Refinancing your car loan has the potential to save you money. Unfortunately, there are many mistakes people make when refinancing a car that can result in picking a loan that isn't the best available option. Here are a few mistakes to avoid making when refinancing your car loan.
Not Knowing Your Credit Score
Your credit score is one of the main factors that determines what interest rate you will qualify for when you apply to refinance your car loan. To make sure you're not wasting your time, check your credit score before applying to refinance your car loan. If you score has increased since you obtained your original car loan, you may be able to secure a lower interest rate. However, if your credit score has decreased, you may not be able to find a better rate when refinancing your car loan. Once you know your score, you should be able to estimate what interest rate you will qualify for before you even apply to refinance your car. If the interest rates you qualify for don't meet your goals, work on increasing your credit score before applying.
Refinancing to Keep a Car You Can't Afford
It's easy to get caught up in the moment and buy a car you can't really afford when you're at the car dealership. Refinancing a car that you can't afford may lower your payments, but it may extend the length of your loan, too. If you truly can't afford a car, don't bother refinancing. Instead, sell the car and buy a more affordable vehicle that comes with a new or used auto loan payment that fits your budget.
Extending Your Car Payments Too Long
You may be extending your car payments too long if you simply pick the auto refinance loan with the lowest payment. Your original loan may have required you to make payments for anywhere from 24 to 96 months. You've probably made at least a few payments on your original car loan, so it may not make sense to start over again by taking out a longer period car loan when you refinance. Shorter loan terms may come with higher payments, but you'll likely pay less in interest and your car loan will be paid off faster.
There are other benefits to picking a shorter loan term, too. As your car ages, it will continue decreasing in value. Having a shorter loan term will lower the risk that you will owe more than you car is worth at any given point in the car loan term. Additionally, maintenance issues tend to pop up more toward the end of a car's lifespan. If you opt for a shorter car loan term, you can use the money that used to go toward car payments to build up a savings account to pay for future car repairs.

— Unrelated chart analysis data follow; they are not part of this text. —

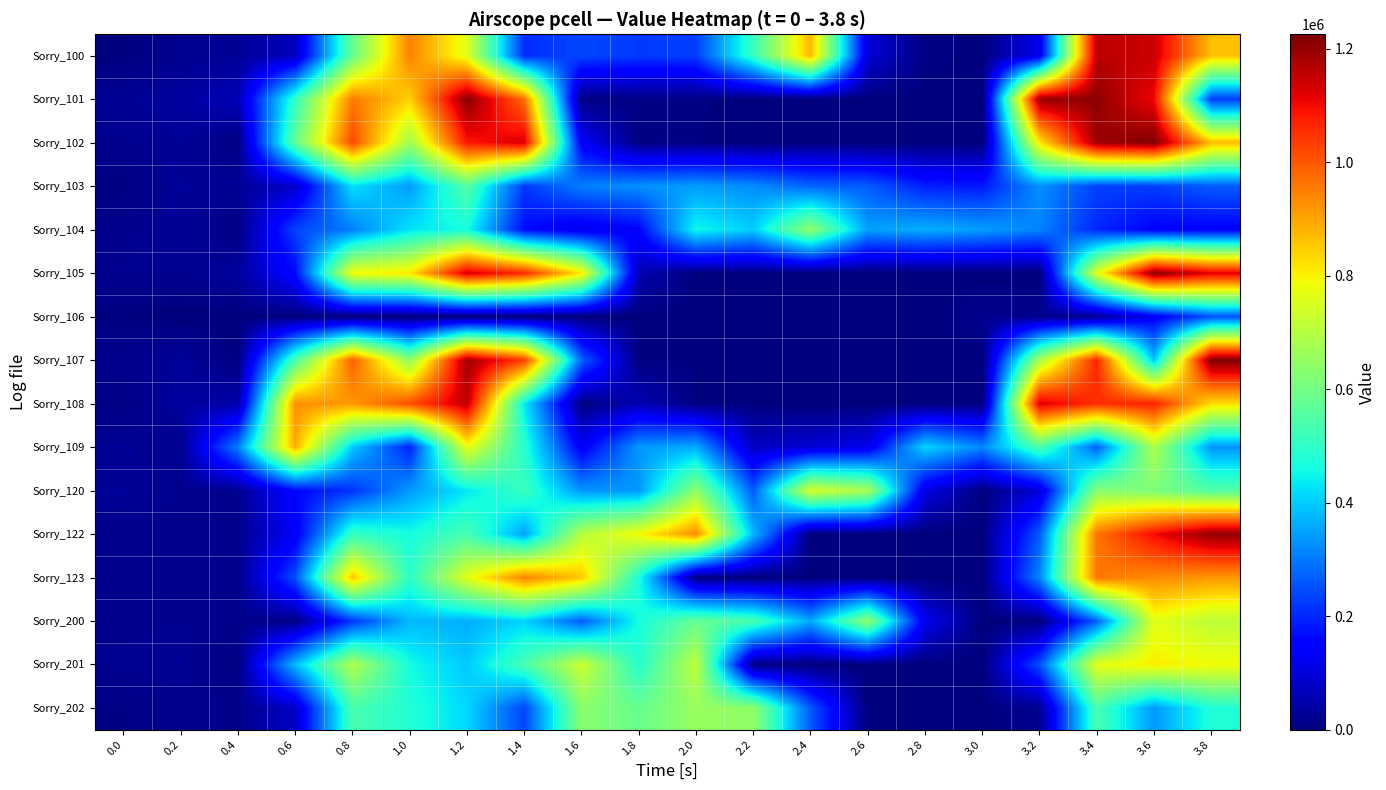

Reading left to right, transcribe all the data shown in this chart.

Sorry_100: 0.0=3530	0.2=20420	0.4=26510	0.6=69560	0.8=581060	1.0=947100	1.2=758440	1.4=206530	1.6=238140	1.8=224250	2.0=228070	2.2=511000	2.4=879630	2.6=95180	2.8=8010	3.0=2060	3.2=119790	3.4=1159140	3.6=1145490	3.8=862880
Sorry_101: 0.0=25880	0.2=35480	0.4=62520	0.6=503060	0.8=954860	1.0=843190	1.2=1214860	1.4=968600	1.6=3420	1.8=8070	2.0=6160	2.2=900	2.4=0	2.6=0	2.8=1220	3.0=0	3.2=1198630	3.4=1207980	3.6=1106910	3.8=228600
Sorry_102: 0.0=18560	0.2=27920	0.4=6520	0.6=573870	0.8=1020900	1.0=665740	1.2=1083960	1.4=1128670	1.6=136900	1.8=4520	2.0=5210	2.2=0	2.4=0	2.6=0	2.8=100	3.0=1130	3.2=813760	3.4=1190530	3.6=1221680	3.8=868610
Sorry_103: 0.0=4650	0.2=28990	0.4=26260	0.6=78700	0.8=421660	1.0=342250	1.2=554800	1.4=221450	1.6=305920	1.8=329950	2.0=343020	2.2=324080	2.4=276120	2.6=264950	2.8=190440	3.0=181200	3.2=328970	3.4=232680	3.6=228100	3.8=264180
Sorry_104: 0.0=17540	0.2=27420	0.4=7990	0.6=234780	0.8=308360	1.0=428310	1.2=463950	1.4=165730	1.6=118430	1.8=153600	2.0=455860	2.2=401560	2.4=645070	2.6=346000	2.8=366370	3.0=345030	3.2=311970	3.4=199040	3.6=149810	3.8=148600
Sorry_105: 0.0=19420	0.2=18720	0.4=32950	0.6=162720	0.8=787600	1.0=815450	1.2=1133850	1.4=1059040	1.6=814370	1.8=56240	2.0=3150	2.2=4290	2.4=10	2.6=0	2.8=0	3.0=0	3.2=100	3.4=760190	3.6=1209260	3.8=1120200
Sorry_106: 0.0=4400	0.2=490	0.4=0	0.6=0	0.8=0	1.0=0	1.2=0	1.4=0	1.6=10	1.8=0	2.0=0	2.2=0	2.4=0	2.6=0	2.8=0	3.0=17420	3.2=15690	3.4=20220	3.6=136360	3.8=253030
Sorry_107: 0.0=17230	0.2=29500	0.4=4070	0.6=539160	0.8=990760	1.0=642790	1.2=1189450	1.4=1032730	1.6=273130	1.8=4770	2.0=4660	2.2=1130	2.4=0	2.6=0	2.8=90	3.0=1020	3.2=677740	3.4=1066030	3.6=392580	3.8=1225560
Sorry_108: 0.0=8430	0.2=34400	0.4=45930	0.6=926370	0.8=915700	1.0=1013820	1.2=1155710	1.4=436100	1.6=3230	1.8=57650	2.0=4370	2.2=3170	2.4=10	2.6=0	2.8=1050	3.0=0	3.2=1128840	3.4=1053510	3.6=1070000	3.8=826660
Sorry_109: 0.0=25080	0.2=19630	0.4=308060	0.6=890140	0.8=397580	1.0=191110	1.2=774890	1.4=489670	1.6=133370	1.8=336920	2.0=360920	2.2=70280	2.4=92090	2.6=117120	2.8=411460	3.0=317050	3.2=541780	3.4=270290	3.6=688760	3.8=332640
Sorry_120: 0.0=28940	0.2=18090	0.4=19660	0.6=160320	0.8=214680	1.0=341430	1.2=432540	1.4=514980	1.6=333350	1.8=337460	2.0=641030	2.2=262400	2.4=743930	2.6=679970	2.8=108730	3.0=1270	3.2=95350	3.4=630100	3.6=614220	3.8=553080
Sorry_122: 0.0=15930	0.2=16570	0.4=16220	0.6=132970	0.8=508330	1.0=462520	1.2=534500	1.4=350000	1.6=699000	1.8=790250	2.0=932470	2.2=378980	2.4=90	2.6=980	2.8=0	3.0=1210	3.2=262070	3.4=961380	3.6=1100700	3.8=1202350
Sorry_123: 0.0=19210	0.2=18630	0.4=16970	0.6=247880	0.8=861640	1.0=493190	1.2=766530	1.4=942760	1.6=854440	1.8=470510	2.0=5410	2.2=1050	2.4=0	2.6=0	2.8=10	3.0=1250	3.2=315860	3.4=957890	3.6=933860	3.8=915540
Sorry_200: 0.0=17350	0.2=18800	0.4=15060	0.6=8180	0.8=217470	1.0=377900	1.2=364310	1.4=409370	1.6=265670	1.8=463130	2.0=579950	2.2=535940	2.4=357980	2.6=644960	2.8=119990	3.0=20	3.2=100	3.4=269540	3.6=767230	3.8=711260
Sorry_201: 0.0=20570	0.2=25380	0.4=5060	0.6=380910	0.8=690730	1.0=459910	1.2=396520	1.4=534120	1.6=731290	1.8=486000	2.0=712740	2.2=5570	2.4=1370	2.6=1060	2.8=0	3.0=1170	3.2=248410	3.4=767310	3.6=805620	3.8=786060
Sorry_202: 0.0=8770	0.2=16410	0.4=13840	0.6=78150	0.8=537650	1.0=479990	1.2=414830	1.4=237170	1.6=635300	1.8=584060	2.0=655550	2.2=641980	2.4=260580	2.6=10	2.8=0	3.0=100	3.2=20500	3.4=537050	3.6=337950	3.8=477230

Not Shopping for the Best Deal
The best deal for refinancing a car loan depends on your goals. You can opt to get the lowest total cost car loan, the lowest total cost car loan within a certain loan term, or the lowest overall car payment. If you want to get a loan with the lowest overall cost, simply add up the total dollar amount of all payments and fees. The loan with the lowest dollar total will likely be the best deal, assuming other terms are equal. Often, the lowest cost loan will have a very short loan term. If you need a longer loan term, you can use the same analysis with car loans that all have the same loan term. For instance, you could analyze all loans with a term of 48 months and pick the best 48-month loan for you. If money is tight, you may be considering going with the lowest loan payment. The dangers of the lowest car payment are listed above, but sometimes the reality of your situation requires this option. In this case, it's easy to determine the best deal as it is the loan with the lowest payment.
If you can avoid the four common mistakes people make when refinancing a car mentioned above, you should be well on your way to getting a great deal on refinancing your auto loan.